Steve Bannon a ses habitudes en Italie. Lorsqu’il s’attable à Rome, il commande invariablement trois expressos d’un coup. “Avec un verre d’eau chaude, s’il vous plaît, demande-t-il aussi. Je me ferai moi-même un café à l’américaine.” Un “americano”, en VO. En cette fin de printemps, l’ancien directeur de campagne de Donald Trump, devenu son éphémère “conseiller stratégique” à la Maison-Blanche après l’élection, a investi une terrasse haut perchée sur le toit du luxueux hôtel Raphaël, à deux pas de la Piazza Navona. Vue panoramique imprenable sur Rome, mais aussi sur la situation politique locale, sorte de rêve mouillé pour le populiste Bannon. En Italie, ces derniers mois, les partis de centre droit et de centre gauche se sont effondrés, et deux mouvements antisystème ont signé un accord de gouvernement autour de trois crises latentes: immigration, emploi et gouvernance européenne. Soit des thèmes similaires à ceux qui ont envoyé son ancien poulain, Donald Trump, à Washington. Ce 1er juin, alors que le gouvernement de Giuseppe Conte vient d’entrer en fonction, l’agenda de l’Américain est rempli de réunions. Au programme, notamment, une rencontre avec Matteo Salvini, nouveau ministre de l’Intérieur et leader de la Lega (la Ligue), parti d’extrême droite. “Je connais très bien les gens de la Lega, se vante Bannon, chemise rayée noir et blanc curieusement boutonnée sur un polo orange. Et je leur ai dit que s’ils arrivaient à s’allier avec une autre force populiste, comme le Mouvement 5 étoiles, ça pourrait servir à unifier le mouvement populiste dans le reste du monde.”
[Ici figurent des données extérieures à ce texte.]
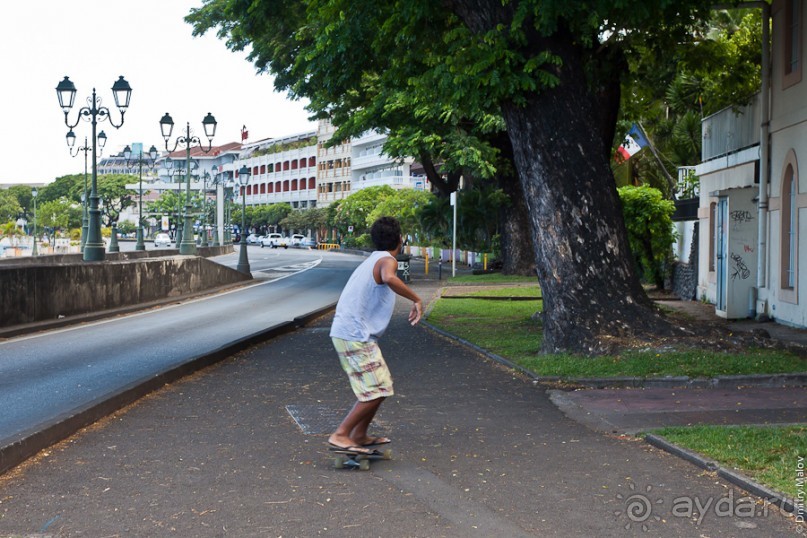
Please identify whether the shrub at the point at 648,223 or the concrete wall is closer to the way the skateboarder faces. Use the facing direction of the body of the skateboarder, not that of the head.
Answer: the shrub

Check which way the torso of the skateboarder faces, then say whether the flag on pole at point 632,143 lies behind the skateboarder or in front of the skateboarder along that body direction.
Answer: in front

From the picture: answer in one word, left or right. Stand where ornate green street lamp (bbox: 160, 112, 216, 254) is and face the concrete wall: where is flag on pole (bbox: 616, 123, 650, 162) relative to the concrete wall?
left

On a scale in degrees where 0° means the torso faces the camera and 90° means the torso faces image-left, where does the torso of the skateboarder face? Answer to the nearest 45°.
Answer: approximately 225°

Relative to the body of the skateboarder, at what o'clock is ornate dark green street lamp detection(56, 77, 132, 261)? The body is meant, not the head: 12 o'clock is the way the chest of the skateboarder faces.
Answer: The ornate dark green street lamp is roughly at 10 o'clock from the skateboarder.

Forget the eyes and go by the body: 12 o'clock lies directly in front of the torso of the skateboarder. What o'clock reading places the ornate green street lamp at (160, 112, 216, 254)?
The ornate green street lamp is roughly at 10 o'clock from the skateboarder.
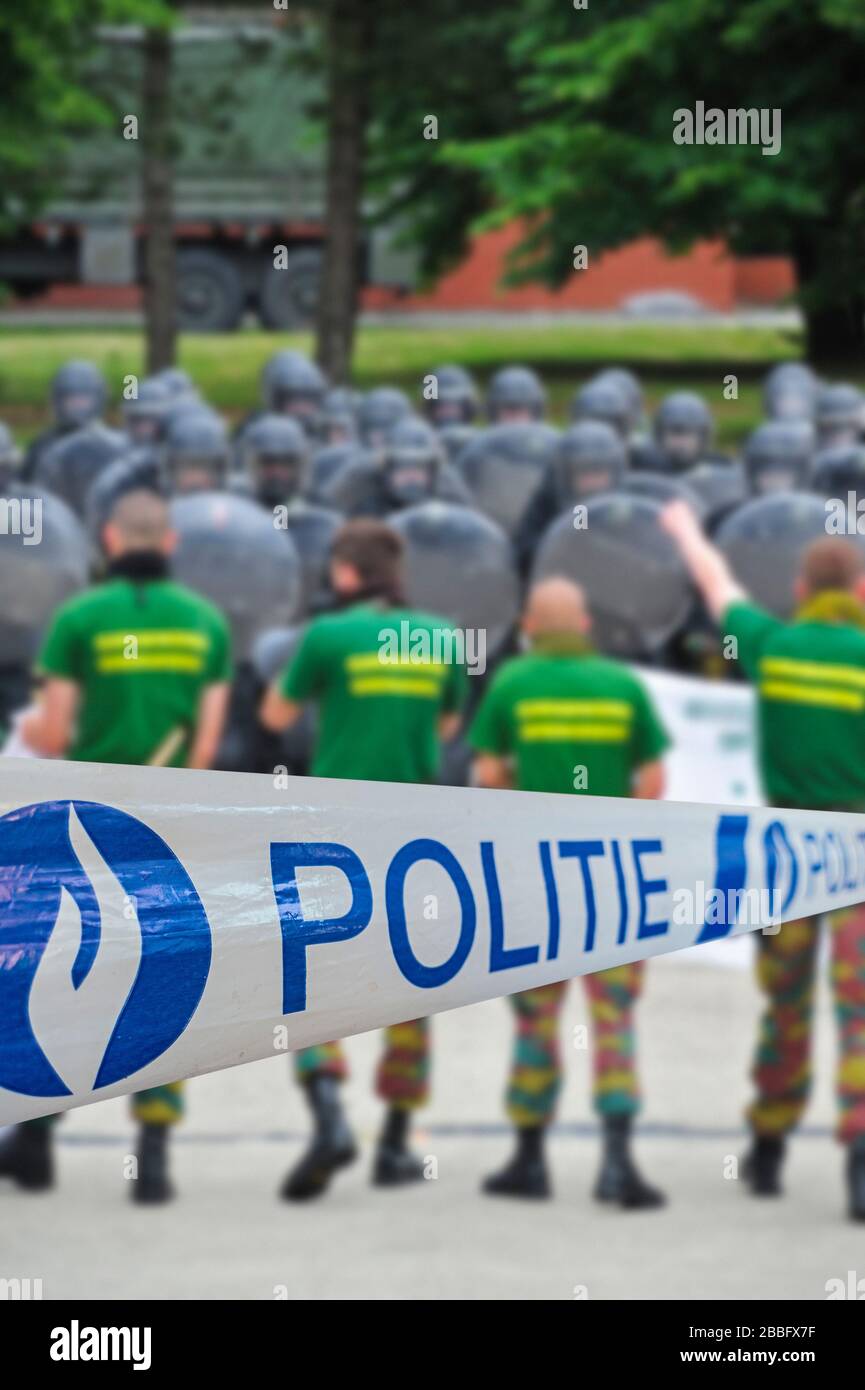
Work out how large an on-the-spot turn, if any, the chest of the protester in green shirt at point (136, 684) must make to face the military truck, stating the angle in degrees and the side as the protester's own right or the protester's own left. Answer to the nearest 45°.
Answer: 0° — they already face it

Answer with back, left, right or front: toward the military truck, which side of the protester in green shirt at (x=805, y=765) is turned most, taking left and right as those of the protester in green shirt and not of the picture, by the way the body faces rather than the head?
front

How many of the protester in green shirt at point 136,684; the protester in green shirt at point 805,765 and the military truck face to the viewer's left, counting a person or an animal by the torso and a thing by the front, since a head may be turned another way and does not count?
1

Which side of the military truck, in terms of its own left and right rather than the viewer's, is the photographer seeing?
left

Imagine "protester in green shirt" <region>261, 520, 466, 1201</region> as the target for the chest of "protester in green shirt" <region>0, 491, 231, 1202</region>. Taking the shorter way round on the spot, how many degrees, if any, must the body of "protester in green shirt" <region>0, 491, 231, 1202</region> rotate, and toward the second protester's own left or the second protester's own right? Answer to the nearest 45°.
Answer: approximately 90° to the second protester's own right

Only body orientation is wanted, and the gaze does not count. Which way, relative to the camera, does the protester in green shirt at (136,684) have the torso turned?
away from the camera

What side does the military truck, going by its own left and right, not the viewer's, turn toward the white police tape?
left

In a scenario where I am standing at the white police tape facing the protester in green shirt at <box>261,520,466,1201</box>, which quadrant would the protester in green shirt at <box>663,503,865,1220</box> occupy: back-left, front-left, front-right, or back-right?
front-right

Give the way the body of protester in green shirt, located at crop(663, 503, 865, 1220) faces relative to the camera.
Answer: away from the camera

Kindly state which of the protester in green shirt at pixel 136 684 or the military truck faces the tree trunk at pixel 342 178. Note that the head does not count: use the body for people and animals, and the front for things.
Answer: the protester in green shirt

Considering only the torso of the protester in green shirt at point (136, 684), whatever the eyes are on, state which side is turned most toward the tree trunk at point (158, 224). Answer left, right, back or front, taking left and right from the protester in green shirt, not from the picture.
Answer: front

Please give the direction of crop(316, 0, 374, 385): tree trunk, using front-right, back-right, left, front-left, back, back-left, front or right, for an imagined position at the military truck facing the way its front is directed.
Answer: left

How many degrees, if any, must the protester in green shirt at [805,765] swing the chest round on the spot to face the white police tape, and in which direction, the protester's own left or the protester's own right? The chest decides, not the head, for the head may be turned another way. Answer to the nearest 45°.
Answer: approximately 180°

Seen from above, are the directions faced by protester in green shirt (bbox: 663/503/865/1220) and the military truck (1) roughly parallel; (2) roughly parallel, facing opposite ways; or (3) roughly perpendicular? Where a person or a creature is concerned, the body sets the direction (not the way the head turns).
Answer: roughly perpendicular

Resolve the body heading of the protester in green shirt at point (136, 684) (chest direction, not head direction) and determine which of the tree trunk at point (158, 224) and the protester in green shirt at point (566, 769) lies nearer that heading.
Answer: the tree trunk
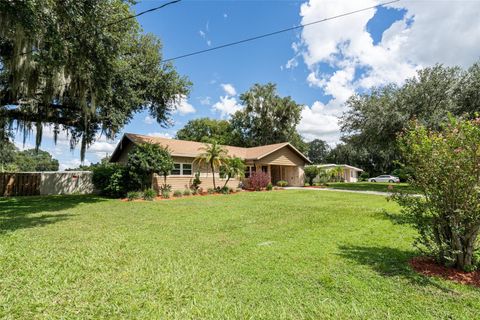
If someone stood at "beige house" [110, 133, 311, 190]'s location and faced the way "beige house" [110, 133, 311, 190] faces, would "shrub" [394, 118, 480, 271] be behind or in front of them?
in front

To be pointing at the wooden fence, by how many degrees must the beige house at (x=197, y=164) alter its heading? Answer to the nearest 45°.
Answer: approximately 135° to its right

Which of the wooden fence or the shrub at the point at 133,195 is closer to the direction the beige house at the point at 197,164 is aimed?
the shrub

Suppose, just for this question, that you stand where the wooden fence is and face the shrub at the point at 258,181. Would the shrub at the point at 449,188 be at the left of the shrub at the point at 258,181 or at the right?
right

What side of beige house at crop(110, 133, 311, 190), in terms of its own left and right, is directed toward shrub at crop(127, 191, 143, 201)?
right

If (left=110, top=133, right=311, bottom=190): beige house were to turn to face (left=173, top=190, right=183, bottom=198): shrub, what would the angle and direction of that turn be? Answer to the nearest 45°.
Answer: approximately 45° to its right

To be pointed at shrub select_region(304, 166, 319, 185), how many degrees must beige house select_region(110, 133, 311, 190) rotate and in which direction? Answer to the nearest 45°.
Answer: approximately 90° to its left

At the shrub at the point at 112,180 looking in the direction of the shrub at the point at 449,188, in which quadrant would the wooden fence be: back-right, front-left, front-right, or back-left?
back-right

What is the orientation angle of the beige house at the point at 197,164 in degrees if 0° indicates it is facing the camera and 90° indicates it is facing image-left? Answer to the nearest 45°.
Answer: approximately 315°
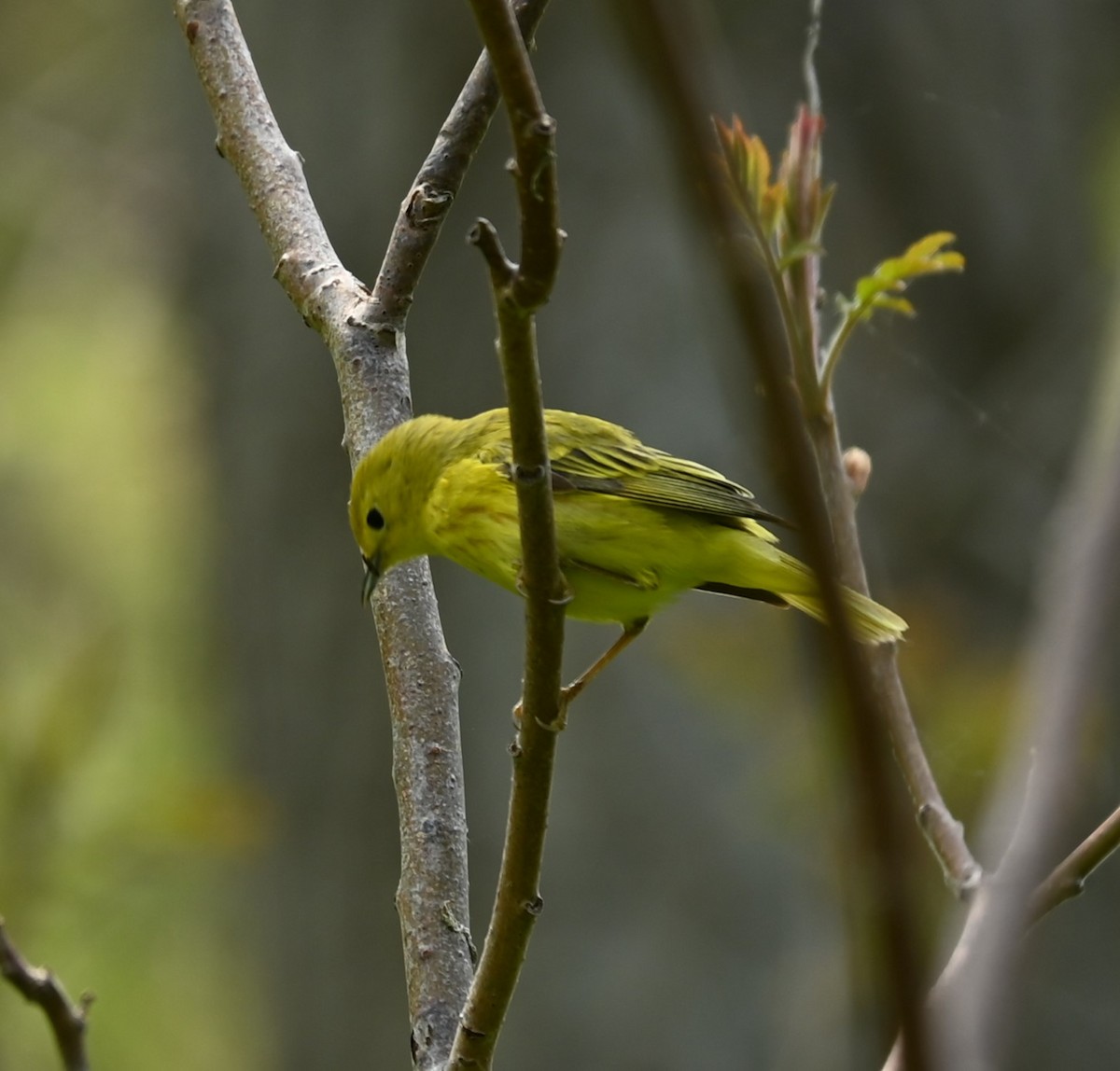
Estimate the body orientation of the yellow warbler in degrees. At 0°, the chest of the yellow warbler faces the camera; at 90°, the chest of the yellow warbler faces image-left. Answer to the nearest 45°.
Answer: approximately 90°

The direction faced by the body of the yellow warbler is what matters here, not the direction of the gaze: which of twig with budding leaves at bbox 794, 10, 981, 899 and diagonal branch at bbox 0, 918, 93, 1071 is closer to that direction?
the diagonal branch
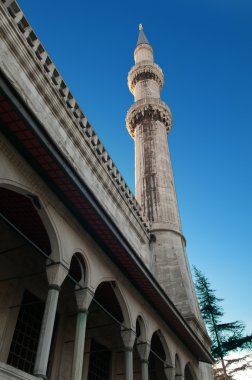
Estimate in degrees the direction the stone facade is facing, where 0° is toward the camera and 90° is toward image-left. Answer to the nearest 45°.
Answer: approximately 315°
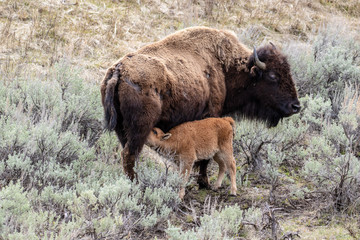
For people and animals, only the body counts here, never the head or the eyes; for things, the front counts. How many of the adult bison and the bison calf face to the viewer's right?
1

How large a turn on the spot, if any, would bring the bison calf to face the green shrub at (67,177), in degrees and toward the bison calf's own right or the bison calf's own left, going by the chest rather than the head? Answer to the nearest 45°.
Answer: approximately 45° to the bison calf's own left

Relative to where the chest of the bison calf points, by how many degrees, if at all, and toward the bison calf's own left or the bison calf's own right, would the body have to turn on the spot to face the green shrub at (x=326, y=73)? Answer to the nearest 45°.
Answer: approximately 135° to the bison calf's own right

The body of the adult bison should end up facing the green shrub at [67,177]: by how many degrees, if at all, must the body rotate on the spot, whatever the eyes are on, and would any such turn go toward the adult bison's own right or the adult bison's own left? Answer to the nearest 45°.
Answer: approximately 135° to the adult bison's own right

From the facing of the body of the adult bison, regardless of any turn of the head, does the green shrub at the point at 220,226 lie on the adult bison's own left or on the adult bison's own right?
on the adult bison's own right

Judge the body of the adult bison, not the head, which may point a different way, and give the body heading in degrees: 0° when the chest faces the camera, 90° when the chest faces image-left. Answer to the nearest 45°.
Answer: approximately 270°

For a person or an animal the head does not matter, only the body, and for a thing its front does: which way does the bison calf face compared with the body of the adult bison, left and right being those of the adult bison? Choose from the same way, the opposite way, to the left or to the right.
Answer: the opposite way

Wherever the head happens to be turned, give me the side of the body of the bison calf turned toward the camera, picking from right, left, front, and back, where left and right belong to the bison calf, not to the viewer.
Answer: left

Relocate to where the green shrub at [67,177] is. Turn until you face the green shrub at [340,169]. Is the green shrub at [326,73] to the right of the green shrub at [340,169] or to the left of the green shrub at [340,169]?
left

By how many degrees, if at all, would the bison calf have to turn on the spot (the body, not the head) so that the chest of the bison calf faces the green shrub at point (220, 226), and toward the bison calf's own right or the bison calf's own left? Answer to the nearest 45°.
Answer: approximately 90° to the bison calf's own left

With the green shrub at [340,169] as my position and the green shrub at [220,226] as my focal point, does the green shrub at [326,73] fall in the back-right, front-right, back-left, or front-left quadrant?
back-right
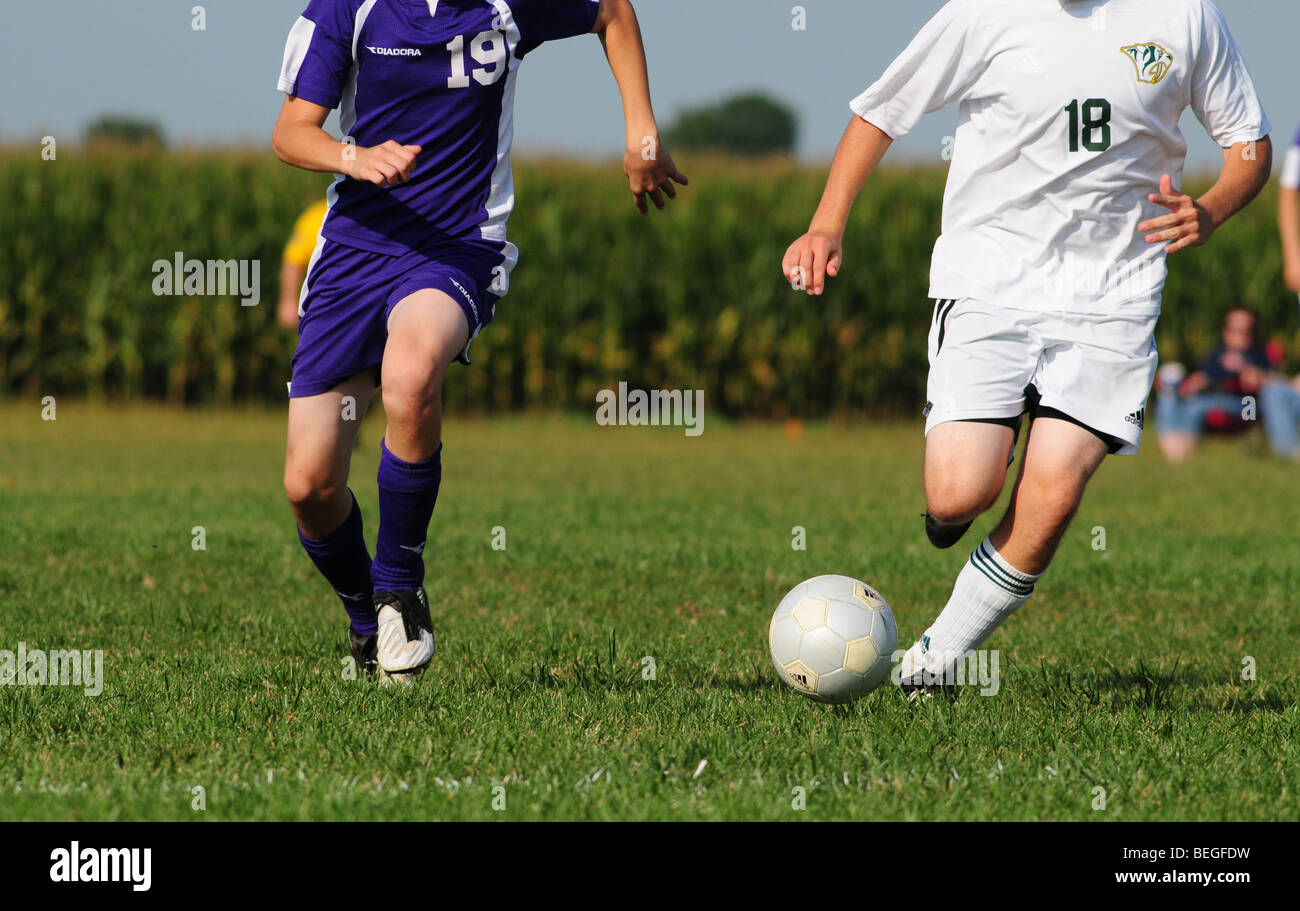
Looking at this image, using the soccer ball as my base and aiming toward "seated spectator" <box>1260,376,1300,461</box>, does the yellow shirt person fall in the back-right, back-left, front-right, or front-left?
front-left

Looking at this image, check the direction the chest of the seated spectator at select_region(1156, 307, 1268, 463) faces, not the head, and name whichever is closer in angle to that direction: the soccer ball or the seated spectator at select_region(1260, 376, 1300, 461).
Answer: the soccer ball

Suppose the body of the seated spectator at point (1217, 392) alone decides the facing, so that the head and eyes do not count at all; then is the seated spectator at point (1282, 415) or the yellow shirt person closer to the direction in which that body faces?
the yellow shirt person

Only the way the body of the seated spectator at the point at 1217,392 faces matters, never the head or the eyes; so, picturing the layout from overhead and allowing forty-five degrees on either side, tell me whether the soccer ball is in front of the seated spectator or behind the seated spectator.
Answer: in front

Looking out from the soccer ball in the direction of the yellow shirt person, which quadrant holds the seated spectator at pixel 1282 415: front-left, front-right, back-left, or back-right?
front-right

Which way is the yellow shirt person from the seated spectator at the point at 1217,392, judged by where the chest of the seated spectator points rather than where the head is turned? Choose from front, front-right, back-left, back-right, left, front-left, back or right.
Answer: front

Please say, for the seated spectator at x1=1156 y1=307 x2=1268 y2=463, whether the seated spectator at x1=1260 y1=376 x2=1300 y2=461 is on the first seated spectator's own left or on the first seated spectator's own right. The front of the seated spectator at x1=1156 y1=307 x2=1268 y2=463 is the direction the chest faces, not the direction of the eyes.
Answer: on the first seated spectator's own left

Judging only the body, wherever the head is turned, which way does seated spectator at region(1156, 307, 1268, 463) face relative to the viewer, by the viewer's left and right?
facing the viewer and to the left of the viewer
Je peux lever de l’argent auprès de n’importe qui! Et vous savez pourquoi? C’est parce que je leur en donne pour leur argent
Steve Bannon
C’est peu dire que l’ancien banquier d’affaires, producteur de cinéma et patron de presse, jubile. Plus tôt dans la journée, il voyait Sven von Storch, l’un des pontes du parti d’extrême droite allemand Alternative fur Deutschland (AfD). Le lendemain, il échangera avec Louis Aliot et Jérôme Rivière, récents auteurs d’un ravalement de façade au Front national, rebaptisé dans le week-end Rassemblement national. Quelques jours plus tôt, Bannon rencontrait aussi, à Budapest, le Premier ministre hongrois, Viktor Orban, et entrait sur scène au son de Eye of the Tiger pour délivrer un discours à l’invitation d’un député de l’Union démocratique du centre, parti suisse portant très mal son nom. Autant de lignes sur son agenda qui renvoient inlassablement aux mêmes questions: à quoi joue cet Américain sur le sol européen? Quels sont ses projets? Après avoir brièvement évoqué son idée “d’incarner l’infrastructure d’un mouvement populiste international” dans le New York Times en mars, Steve Bannon a reçu Society sur sa terrasse romaine pour approfondir pour la première fois sa stratégie européenne. Et annoncer la couleur: il s’agit pour lui de multiplier les fronts afin de mener une “guerre culturelle” à même de déstabiliser l’ordre libéral européen. Une guerre dont il serait le général en chef, bien sûr. En clair, son message est le suivant: tout ce qui se passe de pire dans ce monde pour les “gauchistes”, c’est à lui qu’on le doit, et ce n’est qu’un début.